Short task:
Copy out the lines without any changes, starting with the first line of the records and going on through the line that contains "phylum: Rotifera".

(Data entries)
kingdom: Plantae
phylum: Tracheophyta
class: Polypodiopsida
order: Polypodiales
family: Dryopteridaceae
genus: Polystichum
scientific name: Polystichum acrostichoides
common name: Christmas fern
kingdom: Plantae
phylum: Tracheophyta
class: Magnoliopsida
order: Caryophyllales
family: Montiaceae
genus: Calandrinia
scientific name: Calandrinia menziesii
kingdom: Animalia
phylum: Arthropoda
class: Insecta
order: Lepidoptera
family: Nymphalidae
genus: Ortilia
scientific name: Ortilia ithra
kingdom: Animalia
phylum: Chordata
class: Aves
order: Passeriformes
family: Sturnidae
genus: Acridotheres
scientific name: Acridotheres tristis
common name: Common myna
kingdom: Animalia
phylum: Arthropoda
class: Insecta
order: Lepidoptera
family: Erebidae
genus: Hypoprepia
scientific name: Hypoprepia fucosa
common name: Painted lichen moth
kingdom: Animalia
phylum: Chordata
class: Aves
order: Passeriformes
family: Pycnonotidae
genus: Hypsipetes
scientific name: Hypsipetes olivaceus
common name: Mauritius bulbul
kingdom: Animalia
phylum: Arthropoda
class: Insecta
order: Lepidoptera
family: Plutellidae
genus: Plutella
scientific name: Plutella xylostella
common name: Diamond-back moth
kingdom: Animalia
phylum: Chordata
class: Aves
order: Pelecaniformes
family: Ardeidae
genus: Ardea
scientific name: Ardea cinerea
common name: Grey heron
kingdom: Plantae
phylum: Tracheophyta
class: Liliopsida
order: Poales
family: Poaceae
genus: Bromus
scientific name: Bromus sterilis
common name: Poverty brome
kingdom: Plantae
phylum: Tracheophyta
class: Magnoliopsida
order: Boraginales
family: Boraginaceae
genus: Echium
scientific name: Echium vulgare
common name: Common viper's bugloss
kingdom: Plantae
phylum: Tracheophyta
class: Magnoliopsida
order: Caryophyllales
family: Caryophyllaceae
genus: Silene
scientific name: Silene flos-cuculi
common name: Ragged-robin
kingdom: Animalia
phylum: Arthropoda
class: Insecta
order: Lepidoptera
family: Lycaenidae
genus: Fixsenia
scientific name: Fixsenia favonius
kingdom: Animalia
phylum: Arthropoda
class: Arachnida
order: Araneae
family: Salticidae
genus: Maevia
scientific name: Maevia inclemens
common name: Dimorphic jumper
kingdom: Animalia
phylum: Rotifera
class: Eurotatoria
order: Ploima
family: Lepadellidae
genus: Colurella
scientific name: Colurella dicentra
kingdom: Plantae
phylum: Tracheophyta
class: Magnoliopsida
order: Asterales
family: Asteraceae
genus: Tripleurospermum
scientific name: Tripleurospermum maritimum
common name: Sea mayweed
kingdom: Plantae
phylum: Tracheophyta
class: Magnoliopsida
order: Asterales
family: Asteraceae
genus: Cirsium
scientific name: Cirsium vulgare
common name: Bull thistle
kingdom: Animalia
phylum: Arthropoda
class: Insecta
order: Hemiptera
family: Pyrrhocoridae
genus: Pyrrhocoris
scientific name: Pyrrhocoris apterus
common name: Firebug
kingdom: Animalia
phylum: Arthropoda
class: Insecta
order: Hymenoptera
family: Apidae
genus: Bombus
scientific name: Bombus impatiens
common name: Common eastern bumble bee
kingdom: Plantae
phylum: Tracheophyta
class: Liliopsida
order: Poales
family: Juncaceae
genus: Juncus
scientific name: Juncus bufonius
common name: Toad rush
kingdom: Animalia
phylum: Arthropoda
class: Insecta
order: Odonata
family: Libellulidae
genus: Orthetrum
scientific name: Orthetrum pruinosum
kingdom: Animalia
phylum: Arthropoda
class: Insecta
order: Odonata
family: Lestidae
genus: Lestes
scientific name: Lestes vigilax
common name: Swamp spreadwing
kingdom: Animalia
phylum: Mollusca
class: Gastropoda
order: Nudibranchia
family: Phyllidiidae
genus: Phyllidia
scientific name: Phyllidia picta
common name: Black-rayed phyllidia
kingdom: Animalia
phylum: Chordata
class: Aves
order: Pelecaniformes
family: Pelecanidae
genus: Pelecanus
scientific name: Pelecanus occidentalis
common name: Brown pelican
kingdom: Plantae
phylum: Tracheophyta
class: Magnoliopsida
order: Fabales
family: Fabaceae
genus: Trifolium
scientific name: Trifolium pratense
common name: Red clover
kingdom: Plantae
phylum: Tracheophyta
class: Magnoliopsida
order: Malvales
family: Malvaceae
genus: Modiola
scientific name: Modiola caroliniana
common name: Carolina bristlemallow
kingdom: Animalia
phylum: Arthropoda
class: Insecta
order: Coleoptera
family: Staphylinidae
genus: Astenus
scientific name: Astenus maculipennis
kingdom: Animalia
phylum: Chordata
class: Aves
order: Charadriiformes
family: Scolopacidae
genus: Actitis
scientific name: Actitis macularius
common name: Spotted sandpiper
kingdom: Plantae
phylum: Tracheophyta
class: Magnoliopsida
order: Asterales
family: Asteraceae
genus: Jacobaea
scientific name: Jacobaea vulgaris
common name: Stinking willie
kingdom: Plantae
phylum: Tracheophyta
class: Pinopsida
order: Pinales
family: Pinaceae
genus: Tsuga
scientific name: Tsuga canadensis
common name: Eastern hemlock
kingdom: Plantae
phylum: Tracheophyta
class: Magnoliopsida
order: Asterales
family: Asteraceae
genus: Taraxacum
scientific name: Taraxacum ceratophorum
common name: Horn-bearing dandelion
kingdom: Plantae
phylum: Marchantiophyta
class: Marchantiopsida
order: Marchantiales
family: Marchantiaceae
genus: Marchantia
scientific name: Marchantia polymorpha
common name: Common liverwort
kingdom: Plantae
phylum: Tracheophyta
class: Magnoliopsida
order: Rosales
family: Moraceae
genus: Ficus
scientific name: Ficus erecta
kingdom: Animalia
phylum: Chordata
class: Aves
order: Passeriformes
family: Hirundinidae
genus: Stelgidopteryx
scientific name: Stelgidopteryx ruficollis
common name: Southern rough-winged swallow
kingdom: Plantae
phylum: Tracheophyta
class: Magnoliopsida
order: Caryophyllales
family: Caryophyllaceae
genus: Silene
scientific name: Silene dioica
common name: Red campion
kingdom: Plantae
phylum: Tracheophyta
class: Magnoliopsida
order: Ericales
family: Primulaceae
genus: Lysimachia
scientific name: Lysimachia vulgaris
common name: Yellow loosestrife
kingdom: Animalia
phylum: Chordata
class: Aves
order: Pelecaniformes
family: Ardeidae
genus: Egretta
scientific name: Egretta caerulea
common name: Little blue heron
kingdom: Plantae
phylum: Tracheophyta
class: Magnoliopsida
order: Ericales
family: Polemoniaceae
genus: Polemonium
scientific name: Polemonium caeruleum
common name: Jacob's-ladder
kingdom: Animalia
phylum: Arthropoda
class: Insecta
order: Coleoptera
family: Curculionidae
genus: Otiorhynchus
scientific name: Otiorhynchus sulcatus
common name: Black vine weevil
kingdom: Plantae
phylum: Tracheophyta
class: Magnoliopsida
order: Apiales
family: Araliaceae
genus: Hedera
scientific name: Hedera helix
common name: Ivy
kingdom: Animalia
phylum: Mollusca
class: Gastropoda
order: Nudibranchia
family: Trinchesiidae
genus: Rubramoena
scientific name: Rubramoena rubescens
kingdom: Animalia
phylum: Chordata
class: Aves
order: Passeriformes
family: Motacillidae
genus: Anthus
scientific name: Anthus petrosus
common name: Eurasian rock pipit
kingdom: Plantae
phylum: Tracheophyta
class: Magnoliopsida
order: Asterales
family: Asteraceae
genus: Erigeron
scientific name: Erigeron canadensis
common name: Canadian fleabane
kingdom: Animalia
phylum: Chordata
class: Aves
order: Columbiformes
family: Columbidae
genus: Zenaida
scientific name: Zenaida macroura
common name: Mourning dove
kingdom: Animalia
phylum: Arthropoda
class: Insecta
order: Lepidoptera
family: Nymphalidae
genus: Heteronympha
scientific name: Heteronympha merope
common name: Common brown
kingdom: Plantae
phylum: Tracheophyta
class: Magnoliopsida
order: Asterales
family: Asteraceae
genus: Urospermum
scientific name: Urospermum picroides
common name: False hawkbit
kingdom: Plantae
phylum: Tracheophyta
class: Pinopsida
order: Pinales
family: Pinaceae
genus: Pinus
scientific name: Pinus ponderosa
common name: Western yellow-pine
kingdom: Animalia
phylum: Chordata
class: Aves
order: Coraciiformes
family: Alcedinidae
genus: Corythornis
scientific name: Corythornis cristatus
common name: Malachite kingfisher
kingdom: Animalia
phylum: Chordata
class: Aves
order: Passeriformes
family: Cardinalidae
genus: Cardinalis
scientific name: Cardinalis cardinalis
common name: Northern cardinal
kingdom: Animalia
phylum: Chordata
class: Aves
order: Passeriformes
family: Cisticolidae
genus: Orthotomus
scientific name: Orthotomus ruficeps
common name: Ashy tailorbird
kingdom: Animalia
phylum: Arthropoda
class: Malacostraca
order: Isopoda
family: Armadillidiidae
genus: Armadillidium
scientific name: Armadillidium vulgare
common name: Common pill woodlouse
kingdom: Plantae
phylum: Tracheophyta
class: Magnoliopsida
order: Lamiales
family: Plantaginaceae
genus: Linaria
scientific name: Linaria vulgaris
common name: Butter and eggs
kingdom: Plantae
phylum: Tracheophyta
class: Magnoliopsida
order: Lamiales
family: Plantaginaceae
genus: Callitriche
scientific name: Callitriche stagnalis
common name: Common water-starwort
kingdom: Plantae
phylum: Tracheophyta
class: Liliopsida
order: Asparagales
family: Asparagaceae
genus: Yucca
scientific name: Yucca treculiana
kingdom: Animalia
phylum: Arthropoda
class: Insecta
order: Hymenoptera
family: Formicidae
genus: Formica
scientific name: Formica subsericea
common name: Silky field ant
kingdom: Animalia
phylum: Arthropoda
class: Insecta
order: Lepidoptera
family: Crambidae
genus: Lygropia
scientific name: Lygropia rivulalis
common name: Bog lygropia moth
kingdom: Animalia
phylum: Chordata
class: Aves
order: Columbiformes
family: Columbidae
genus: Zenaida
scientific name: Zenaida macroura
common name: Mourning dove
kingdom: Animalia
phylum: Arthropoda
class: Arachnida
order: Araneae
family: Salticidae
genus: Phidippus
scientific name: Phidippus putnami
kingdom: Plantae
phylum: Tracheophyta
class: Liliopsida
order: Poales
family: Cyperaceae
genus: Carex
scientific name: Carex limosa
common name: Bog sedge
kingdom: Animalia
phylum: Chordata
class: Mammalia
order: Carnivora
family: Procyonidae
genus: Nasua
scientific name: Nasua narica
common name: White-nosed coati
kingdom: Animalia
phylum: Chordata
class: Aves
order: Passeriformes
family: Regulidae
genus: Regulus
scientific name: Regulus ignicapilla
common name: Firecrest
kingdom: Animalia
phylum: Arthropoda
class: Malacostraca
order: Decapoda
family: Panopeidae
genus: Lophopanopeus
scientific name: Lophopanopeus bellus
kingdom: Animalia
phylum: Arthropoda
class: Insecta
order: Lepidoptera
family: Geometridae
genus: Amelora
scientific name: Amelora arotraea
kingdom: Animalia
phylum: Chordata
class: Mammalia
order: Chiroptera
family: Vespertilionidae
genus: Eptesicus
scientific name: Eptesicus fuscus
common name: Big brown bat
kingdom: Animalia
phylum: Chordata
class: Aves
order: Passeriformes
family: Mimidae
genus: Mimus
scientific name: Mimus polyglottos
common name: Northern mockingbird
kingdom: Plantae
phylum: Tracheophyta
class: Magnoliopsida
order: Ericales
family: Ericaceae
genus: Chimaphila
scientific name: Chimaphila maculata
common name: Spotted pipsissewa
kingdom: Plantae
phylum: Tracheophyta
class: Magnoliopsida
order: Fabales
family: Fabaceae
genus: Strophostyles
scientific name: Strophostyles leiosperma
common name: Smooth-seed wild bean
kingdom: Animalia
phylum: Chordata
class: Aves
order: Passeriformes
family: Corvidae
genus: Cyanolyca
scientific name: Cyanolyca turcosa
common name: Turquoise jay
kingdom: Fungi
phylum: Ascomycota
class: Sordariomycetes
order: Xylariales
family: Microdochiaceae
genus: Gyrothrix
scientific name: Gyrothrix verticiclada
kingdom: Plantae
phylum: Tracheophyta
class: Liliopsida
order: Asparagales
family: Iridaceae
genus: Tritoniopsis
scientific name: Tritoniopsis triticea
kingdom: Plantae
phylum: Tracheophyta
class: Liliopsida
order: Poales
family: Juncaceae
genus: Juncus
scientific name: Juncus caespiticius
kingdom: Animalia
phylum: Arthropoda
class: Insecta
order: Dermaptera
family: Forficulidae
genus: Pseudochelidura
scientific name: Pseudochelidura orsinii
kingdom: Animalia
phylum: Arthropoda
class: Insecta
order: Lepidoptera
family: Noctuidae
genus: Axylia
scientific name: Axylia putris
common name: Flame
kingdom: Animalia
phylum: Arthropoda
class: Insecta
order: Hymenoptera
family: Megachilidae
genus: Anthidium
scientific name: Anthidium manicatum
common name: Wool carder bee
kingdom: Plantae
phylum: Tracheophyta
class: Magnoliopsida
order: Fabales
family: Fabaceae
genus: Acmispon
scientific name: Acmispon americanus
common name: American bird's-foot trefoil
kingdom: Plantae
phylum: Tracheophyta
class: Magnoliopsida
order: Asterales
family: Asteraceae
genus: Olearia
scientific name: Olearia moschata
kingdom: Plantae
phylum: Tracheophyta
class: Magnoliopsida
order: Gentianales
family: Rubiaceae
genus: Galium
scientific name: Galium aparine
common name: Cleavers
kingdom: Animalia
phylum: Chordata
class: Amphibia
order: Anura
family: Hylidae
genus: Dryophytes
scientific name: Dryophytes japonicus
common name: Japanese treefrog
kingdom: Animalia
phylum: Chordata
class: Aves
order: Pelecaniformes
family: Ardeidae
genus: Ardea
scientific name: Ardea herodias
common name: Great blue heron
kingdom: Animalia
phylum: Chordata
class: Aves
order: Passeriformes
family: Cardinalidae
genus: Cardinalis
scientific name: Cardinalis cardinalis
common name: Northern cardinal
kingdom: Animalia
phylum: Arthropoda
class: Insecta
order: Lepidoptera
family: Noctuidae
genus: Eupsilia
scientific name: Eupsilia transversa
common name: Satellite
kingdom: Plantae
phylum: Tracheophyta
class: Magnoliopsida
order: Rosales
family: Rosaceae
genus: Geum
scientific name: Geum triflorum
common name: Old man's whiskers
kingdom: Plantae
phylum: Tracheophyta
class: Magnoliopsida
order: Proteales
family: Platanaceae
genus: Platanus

Final result:
kingdom: Plantae
phylum: Tracheophyta
class: Polypodiopsida
order: Polypodiales
family: Dryopteridaceae
genus: Polystichum
scientific name: Polystichum acrostichoides
common name: Christmas fern
kingdom: Plantae
phylum: Tracheophyta
class: Magnoliopsida
order: Caryophyllales
family: Montiaceae
genus: Calandrinia
scientific name: Calandrinia menziesii
kingdom: Animalia
phylum: Arthropoda
class: Insecta
order: Lepidoptera
family: Nymphalidae
genus: Ortilia
scientific name: Ortilia ithra
kingdom: Animalia
phylum: Chordata
class: Aves
order: Passeriformes
family: Sturnidae
genus: Acridotheres
scientific name: Acridotheres tristis
common name: Common myna
kingdom: Animalia
phylum: Arthropoda
class: Insecta
order: Lepidoptera
family: Erebidae
genus: Hypoprepia
scientific name: Hypoprepia fucosa
common name: Painted lichen moth
kingdom: Animalia
phylum: Chordata
class: Aves
order: Passeriformes
family: Pycnonotidae
genus: Hypsipetes
scientific name: Hypsipetes olivaceus
common name: Mauritius bulbul
kingdom: Animalia
phylum: Arthropoda
class: Insecta
order: Lepidoptera
family: Plutellidae
genus: Plutella
scientific name: Plutella xylostella
common name: Diamond-back moth
kingdom: Animalia
phylum: Chordata
class: Aves
order: Pelecaniformes
family: Ardeidae
genus: Ardea
scientific name: Ardea cinerea
common name: Grey heron
kingdom: Plantae
phylum: Tracheophyta
class: Liliopsida
order: Poales
family: Poaceae
genus: Bromus
scientific name: Bromus sterilis
common name: Poverty brome
kingdom: Plantae
phylum: Tracheophyta
class: Magnoliopsida
order: Boraginales
family: Boraginaceae
genus: Echium
scientific name: Echium vulgare
common name: Common viper's bugloss
kingdom: Plantae
phylum: Tracheophyta
class: Magnoliopsida
order: Caryophyllales
family: Caryophyllaceae
genus: Silene
scientific name: Silene flos-cuculi
common name: Ragged-robin
kingdom: Animalia
phylum: Arthropoda
class: Insecta
order: Lepidoptera
family: Lycaenidae
genus: Fixsenia
scientific name: Fixsenia favonius
kingdom: Animalia
phylum: Arthropoda
class: Arachnida
order: Araneae
family: Salticidae
genus: Maevia
scientific name: Maevia inclemens
common name: Dimorphic jumper
kingdom: Animalia
phylum: Rotifera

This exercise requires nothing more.